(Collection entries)
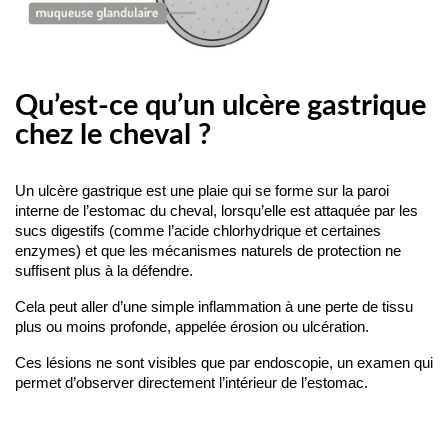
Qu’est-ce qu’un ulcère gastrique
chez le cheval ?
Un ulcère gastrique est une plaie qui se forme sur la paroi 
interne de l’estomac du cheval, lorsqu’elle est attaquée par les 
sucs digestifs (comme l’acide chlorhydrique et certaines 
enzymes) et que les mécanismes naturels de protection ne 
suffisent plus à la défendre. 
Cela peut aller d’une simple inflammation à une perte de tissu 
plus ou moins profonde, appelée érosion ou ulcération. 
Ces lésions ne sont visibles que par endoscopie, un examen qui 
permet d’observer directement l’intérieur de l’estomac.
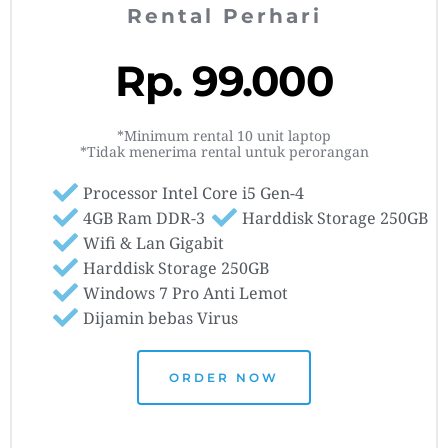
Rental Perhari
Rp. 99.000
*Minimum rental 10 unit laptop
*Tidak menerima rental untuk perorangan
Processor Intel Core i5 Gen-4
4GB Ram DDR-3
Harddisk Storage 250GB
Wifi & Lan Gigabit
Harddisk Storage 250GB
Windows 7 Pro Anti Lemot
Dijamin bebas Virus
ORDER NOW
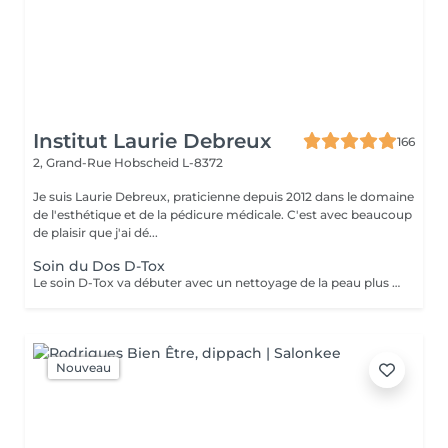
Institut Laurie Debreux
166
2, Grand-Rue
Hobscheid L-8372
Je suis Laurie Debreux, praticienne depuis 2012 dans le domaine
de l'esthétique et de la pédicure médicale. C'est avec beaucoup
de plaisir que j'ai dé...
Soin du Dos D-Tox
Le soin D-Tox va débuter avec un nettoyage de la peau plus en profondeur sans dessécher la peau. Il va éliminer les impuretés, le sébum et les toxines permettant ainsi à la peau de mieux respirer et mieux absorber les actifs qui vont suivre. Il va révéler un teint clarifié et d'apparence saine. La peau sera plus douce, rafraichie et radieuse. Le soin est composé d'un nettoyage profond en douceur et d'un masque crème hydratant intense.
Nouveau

■ **Assignment**
Work out, please, how many lines above contain "cheval"; answer only with the number.

■ **Written solution**
2